A few days later, I was called into the office of the Director of Maternal Child Health and told to stop wearing my button.  I was shocked, but refrained from going ballistic at that moment.  I asked meekly why she was giving this directive to me.  Her answer was incredible.  She told me that, “by wearing this button you are offending formula feeding families.”

I would not be long for that job as the “Powers to Be” in that hospital did not truly support breastfeeding mothers.  As I began my resignation letter in my head, I told her what was the true intention of my wearing that button.  It was simply to open up a light-hearted dialogue about species specific milk…Cows milk for calves and human milk for human babies.

Here in the Western world,  cows are valued merely as a source food.   These cows are often horribly mistreated in an effort to maximize their production of milk and meat for consumption by humans.  Ironically, there are growing numbers who question whether the consumption of a cow’s milk is a valid option to promote human health.

Fast forward twenty years to 2008.  PETA, people for the ethical treatment of animals, continues its crusade to protect animals a la St.

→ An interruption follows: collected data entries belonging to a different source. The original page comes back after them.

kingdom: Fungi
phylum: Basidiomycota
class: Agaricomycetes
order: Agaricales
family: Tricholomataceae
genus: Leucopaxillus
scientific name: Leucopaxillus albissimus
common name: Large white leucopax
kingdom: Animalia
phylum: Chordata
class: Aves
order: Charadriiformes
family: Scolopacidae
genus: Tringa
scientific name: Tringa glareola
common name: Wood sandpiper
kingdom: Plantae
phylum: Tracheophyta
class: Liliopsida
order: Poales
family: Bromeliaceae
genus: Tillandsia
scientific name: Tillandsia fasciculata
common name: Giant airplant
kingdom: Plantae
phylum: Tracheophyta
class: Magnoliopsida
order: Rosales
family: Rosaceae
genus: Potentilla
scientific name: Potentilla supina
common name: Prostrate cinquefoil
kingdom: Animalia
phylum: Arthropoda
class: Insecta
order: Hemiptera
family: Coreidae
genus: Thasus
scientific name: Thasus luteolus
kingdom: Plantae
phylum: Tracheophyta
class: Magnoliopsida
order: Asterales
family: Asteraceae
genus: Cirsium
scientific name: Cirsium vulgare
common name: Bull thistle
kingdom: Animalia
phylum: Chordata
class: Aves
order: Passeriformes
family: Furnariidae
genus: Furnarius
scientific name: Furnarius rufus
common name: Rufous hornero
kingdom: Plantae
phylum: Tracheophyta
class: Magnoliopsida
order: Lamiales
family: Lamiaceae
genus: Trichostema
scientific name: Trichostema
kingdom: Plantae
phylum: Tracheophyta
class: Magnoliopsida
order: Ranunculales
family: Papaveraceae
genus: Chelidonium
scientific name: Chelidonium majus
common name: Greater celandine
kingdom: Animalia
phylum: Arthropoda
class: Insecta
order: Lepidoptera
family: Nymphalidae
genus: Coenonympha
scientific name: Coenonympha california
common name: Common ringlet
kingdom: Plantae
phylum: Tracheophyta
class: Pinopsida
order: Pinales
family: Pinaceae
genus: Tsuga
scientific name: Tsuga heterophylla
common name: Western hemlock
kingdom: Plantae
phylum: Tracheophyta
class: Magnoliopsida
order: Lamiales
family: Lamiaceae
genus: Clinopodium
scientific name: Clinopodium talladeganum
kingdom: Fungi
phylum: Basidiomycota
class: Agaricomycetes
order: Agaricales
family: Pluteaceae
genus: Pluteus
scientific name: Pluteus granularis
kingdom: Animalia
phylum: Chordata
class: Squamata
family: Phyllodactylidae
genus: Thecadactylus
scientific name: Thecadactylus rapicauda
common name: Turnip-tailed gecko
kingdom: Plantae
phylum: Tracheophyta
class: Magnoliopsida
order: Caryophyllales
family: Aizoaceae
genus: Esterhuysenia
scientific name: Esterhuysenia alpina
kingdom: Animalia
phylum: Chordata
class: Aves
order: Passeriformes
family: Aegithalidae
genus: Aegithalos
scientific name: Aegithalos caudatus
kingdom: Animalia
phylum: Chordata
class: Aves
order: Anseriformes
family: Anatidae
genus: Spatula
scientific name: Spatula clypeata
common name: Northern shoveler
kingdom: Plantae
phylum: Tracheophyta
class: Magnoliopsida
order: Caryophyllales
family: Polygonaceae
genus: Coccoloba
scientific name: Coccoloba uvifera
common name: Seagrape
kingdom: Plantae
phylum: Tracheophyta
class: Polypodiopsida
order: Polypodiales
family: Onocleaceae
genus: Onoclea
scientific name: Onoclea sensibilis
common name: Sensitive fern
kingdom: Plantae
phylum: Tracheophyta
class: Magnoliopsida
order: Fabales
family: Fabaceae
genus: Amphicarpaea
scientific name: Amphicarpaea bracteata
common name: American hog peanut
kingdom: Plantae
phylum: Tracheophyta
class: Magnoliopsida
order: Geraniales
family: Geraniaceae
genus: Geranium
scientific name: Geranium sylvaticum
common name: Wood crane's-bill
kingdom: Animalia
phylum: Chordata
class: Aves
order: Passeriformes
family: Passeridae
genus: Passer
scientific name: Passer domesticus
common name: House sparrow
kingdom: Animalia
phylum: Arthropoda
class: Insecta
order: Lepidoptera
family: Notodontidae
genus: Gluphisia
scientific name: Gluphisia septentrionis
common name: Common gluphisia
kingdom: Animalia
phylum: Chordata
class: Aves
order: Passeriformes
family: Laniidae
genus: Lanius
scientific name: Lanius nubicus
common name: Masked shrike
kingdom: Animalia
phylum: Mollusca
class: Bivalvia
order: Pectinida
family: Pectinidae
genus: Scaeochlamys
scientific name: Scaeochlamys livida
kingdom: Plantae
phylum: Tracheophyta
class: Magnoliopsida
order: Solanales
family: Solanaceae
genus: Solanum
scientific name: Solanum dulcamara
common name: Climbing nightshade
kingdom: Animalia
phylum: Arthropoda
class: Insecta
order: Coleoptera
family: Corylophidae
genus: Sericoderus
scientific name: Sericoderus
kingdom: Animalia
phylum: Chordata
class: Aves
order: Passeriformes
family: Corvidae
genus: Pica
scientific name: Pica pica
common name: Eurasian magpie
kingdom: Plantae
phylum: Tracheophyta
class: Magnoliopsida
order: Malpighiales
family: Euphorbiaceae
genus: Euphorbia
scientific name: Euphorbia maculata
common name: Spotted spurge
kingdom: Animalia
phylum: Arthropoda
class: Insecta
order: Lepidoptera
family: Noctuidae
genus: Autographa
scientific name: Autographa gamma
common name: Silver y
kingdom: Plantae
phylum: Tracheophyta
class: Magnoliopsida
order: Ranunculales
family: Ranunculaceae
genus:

Francis.   Recently in their blog, The PETA Files, attention was focused on cows when they spoke of a letter they had sent to Ben and Jerry’s, a major maker of ice cream, asking them to substitue human milk for cow milk in the production of their ice creams.

All of this made me wonder…

Breastfeeding has all of us Breastfeeding Advocates and Lactivists.

Would Breastfeeding fair better if it also had a Patron Saint?